A Madison native with a business degree from Alverno College in Milwaukee, Mark had been working in corporate relocation in Milwaukee when she decided to start a co-working space, and chose a Madison site.
The idea of shared space appealed to her. “I wanted to facilitate projects that might not otherwise happen,” she said.
Marks envisioned Matrix could attract people who wanted to keep their full-time jobs but also try something new, like opening a private practice or starting a freelance business.
Matrix’s 125 members range in age from 18 to around 65, Mark said, and have formed a community of mentors.
“Everybody is a student and everybody is a teacher. ... It’s really about shared information,” she said.
The name, One-OneThousand, is “a play on the counting game,” said founder Sara Artz.
“We’re building something together,” she said. “There’s a sense of playfulness, a sense of community.”
The focus for One-OneThousand’s nearly 50 members is art — creating home and lifestyle goods, Artz said.
The space, in an East Side building owned by McCormick Lumber off Milwaukee Street, offers a combination of creative co-working, maker space, art studio and business incubator, said Artz.

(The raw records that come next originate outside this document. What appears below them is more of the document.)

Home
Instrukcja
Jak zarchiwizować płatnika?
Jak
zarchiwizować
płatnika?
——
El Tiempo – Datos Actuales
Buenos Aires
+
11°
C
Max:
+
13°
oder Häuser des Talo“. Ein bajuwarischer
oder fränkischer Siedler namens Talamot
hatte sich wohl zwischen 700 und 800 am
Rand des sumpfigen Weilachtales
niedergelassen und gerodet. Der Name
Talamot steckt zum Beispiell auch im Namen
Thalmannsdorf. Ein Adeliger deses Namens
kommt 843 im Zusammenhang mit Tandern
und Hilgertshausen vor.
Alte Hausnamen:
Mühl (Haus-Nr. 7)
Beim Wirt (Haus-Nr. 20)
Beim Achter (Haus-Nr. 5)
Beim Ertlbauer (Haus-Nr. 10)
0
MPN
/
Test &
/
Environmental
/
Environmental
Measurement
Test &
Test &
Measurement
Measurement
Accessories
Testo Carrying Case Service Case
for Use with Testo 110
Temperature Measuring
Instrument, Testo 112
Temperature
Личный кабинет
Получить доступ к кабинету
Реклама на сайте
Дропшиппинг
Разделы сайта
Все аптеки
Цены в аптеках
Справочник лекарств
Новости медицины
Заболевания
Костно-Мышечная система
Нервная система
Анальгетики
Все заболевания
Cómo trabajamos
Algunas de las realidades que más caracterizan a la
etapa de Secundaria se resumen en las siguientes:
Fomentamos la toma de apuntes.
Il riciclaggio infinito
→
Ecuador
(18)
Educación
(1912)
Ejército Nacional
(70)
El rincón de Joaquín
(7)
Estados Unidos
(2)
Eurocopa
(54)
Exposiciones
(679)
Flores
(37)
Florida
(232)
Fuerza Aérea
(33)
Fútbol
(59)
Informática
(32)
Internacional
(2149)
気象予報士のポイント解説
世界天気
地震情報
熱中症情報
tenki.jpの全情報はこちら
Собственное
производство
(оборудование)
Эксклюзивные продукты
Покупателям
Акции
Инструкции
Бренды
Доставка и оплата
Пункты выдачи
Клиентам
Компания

“I’m trying to support people who are trying to make a living off independent design and artisanal work,” she said. That may involve woodworking, making knives, weaving textiles or fashioning furniture.
A Green Bay native and UW-Madison graduate in communications and women’s studies, Artz also creates opportunities for One-OneThousand’s artisans to sell their wares.
She organized the Good Day Market — pop-up shops held in June and December 2016, with vendors from around the Midwest as well as from her co-working outlet.
Artz also has started holding creative workshops for artists to teach their skills. A beginners’ tapestry weaving class has been especially popular.
Threshold says its mission is to serve as “a place of community, creativity and well-being.”
With several small businesses renting space and a number of tenants who use the facilities intermittently, it is a center for wellness-oriented shops and community outreach, said Eliza Cussen, partnership director.
Its members started a nonprofit, Open Doors for Refugees, Cussen said.
Working with Lutheran Social Services and Jewish Social Services in resettling refugee families, Open Doors organizes volunteers and collects household items for the newcomers, and helps them acclimate, Cussen said. She said Open Doors has about 500 members.
Efrat Livny, a native of Israel, founded Threshold, housed in a former auto body shop from the early 1900s that had been vacant for some time. “Legend has it they used to fix Model-T Fords in the building,” Cussen said. “We injected life into the building. We think of it as a metaphor for what we’re doing in the community.”